• **EXTRAIT DU DOCUMENT**:
________________

En financement participatif sur Ulule, Le coup de cafard, porté par les éditions iLatina s’annonce comme un album coup de poing. Voici l’interview de son autrice : Gato Fernandez, réalisée par son éditeur.
Peux-tu m’expliquer la genèse du projet ?
Il y a environ dix ans, je me suis convaincue qu'écrire sur ce qui m'est arrivé en valait la peine. À partir de ce moment, il y a eu mille versions. Cela m'a même servi de carotte pour continuer.
Un jour, ma soeur adoptive, peut-être dans la pire année de ma vie, m'a comparée à une fille qui avait des problèmes psychologiques et psychiatriques très similaires aux miens, mais qui avait fait mille choses. La comparaison m‘a fait très mal. Cette même semaine, j'ai lu l'histoire d'une adolescente qui s'était suicidée parce qu'elle ne croyait pas qu'elle avait été violée. Tout a changé pour moi.
En tant que militante féministe, j'étais en charge d'une plainte conjointe contre un musicien de rock et un violeur en série. J'ai regroupé les filles qui ont osé se déclarer et les ai accompagnées pour témoigner. Pendant que l'une d'elles faisait sa déclaration, je me suis questionnée sur mon propre cas.
La justice indiquait que mon cas était prescrit. Alors, avec beaucoup de colère intérieure, j'ai décidé de faire tout ce que les adultes ne faisaient pas pour moi quand j'étais enfant. Parmi ces choses, j'ai pu déposer une plainte qui, comme cela arrive souvent, a été rejetée.
Mais en tant qu'autrice mon regard a changé, J'ai décidé que je voulais et devais faire les livres qui m'auraient servi quand j'étais plus jeune. Le synopsis du Coup de Cafard est sorti en un après-midi. Il m'a fallu ensuite quatre mois pour faire le scénario.
Quel a été l’accueil de ton projet en Argentine ?
L'Argentine traverse une troisième vague de féminisme, très importante. Le projet a immédiatement attiré l'attention. Plusieurs éditeurs le voulaient. Finalement, j'ai choisi la personne la plus compréhensive et empathique à ce sujet. C’est quelque chose qui s'est passé aussi en Italie et en France. J'avais besoin que ce projet soit entre les mains de personnes qui se soucient vraiment de moi.

________________

• **ENREGISTREMENTS FOURNIS**:
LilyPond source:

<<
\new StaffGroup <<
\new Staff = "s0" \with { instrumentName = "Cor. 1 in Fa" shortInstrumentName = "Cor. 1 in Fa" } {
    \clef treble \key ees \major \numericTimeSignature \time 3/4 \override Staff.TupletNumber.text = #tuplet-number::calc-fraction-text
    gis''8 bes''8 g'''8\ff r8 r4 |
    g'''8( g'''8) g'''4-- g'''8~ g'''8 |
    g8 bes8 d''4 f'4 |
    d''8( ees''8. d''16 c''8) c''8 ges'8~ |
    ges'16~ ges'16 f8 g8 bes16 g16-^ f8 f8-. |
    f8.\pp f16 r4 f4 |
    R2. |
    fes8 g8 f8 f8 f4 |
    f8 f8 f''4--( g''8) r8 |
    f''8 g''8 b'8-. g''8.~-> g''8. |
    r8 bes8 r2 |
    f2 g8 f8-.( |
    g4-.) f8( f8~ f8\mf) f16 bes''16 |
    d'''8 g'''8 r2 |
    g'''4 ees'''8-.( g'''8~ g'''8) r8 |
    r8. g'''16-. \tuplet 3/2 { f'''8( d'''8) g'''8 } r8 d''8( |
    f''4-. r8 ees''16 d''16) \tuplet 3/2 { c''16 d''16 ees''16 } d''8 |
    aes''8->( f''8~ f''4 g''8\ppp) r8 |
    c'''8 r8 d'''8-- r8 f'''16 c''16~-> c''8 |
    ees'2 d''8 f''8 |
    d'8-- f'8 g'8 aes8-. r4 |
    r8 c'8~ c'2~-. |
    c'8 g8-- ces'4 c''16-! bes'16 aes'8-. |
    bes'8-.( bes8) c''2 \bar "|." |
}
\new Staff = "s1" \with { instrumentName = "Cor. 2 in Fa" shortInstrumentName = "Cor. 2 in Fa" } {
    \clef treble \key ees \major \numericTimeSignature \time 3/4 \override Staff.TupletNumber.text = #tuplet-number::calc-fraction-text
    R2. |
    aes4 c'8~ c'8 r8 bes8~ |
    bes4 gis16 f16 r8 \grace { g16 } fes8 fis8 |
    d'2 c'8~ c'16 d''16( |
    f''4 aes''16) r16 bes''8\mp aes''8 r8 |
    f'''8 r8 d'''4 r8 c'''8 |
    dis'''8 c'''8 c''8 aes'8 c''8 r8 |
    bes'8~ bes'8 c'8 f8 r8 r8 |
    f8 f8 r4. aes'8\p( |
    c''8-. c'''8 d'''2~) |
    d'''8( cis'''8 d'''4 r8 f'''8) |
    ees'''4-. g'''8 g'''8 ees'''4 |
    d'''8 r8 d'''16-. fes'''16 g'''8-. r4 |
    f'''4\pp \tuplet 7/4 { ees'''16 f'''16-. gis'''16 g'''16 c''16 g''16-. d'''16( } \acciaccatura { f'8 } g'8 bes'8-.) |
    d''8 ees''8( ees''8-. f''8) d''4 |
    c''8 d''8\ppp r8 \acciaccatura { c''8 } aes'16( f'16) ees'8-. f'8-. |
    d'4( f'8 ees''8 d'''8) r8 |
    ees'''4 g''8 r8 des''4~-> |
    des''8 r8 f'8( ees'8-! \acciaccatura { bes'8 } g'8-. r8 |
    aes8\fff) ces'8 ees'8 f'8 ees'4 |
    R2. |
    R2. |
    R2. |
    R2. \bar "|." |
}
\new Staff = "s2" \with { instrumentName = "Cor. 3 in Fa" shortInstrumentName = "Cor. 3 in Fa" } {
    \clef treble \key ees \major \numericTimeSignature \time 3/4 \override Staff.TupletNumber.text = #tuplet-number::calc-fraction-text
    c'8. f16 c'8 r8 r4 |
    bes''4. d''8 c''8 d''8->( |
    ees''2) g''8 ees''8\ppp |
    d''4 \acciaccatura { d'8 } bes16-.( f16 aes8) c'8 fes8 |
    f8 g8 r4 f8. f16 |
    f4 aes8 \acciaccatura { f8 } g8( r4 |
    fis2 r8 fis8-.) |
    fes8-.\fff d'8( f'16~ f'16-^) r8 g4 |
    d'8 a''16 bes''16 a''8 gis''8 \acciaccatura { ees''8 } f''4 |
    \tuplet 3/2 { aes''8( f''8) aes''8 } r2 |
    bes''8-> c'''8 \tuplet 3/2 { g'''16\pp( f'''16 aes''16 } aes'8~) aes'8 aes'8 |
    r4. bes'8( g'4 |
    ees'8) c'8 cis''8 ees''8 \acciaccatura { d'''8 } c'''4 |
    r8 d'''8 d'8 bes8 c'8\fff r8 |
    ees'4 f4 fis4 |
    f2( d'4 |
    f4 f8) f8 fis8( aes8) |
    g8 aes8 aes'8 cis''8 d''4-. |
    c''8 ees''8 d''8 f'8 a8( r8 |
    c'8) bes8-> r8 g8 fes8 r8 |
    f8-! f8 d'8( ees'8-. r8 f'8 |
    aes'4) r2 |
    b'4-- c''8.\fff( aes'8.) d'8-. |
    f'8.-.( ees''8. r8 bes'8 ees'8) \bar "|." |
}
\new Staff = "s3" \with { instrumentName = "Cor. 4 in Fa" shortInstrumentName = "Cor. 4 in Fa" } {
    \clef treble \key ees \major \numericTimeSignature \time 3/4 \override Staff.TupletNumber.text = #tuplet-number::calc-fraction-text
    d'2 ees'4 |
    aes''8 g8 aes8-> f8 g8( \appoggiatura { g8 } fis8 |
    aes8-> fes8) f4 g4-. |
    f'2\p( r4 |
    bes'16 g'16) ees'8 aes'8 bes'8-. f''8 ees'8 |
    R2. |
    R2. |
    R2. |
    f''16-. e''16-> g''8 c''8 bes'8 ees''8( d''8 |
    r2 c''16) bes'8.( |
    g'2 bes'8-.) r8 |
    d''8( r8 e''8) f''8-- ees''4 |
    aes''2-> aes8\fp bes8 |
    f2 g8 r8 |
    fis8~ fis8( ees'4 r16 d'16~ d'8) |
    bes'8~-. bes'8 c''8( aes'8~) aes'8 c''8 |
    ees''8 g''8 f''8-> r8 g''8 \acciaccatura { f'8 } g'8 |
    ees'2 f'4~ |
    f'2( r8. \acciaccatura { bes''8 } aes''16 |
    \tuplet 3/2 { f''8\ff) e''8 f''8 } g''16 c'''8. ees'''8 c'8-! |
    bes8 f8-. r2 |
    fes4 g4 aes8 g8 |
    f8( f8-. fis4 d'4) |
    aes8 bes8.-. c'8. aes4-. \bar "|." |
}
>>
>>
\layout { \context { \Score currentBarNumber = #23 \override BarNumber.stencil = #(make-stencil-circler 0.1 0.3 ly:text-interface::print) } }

________________

• **CONSIGNES ÉCRITES**:
1. Répondez à ces questions sur l'entretien :
(a) Sur quelle plateforme se déroule le financement participatif ?
(b) Combien de temps a demandé l'écriture du scénario ?
(c) Quelle vague de féminisme l'Argentine traverse-t-elle ?
2. Réécrivez sous forme de liste, s'il vous plaît, le paragraphe de l'entretien qui commence par « En tant que militante féministe », en gardant ses faits principaux.

• **RÉPONSES AUX EXERCICES**:
1.
(a) Sur Ulule.
(b) Quatre mois.
(c) Une troisième vague.

2.
- En tant que militante féministe, l'autrice était chargée d'une plainte conjointe contre un musicien de rock et un violeur en série.
- Elle a réuni les filles qui ont osé se déclarer.
- Elle les a accompagnées pour témoigner.
- Pendant la déclaration de l'une d'elles, elle s'est interrogée sur son propre cas.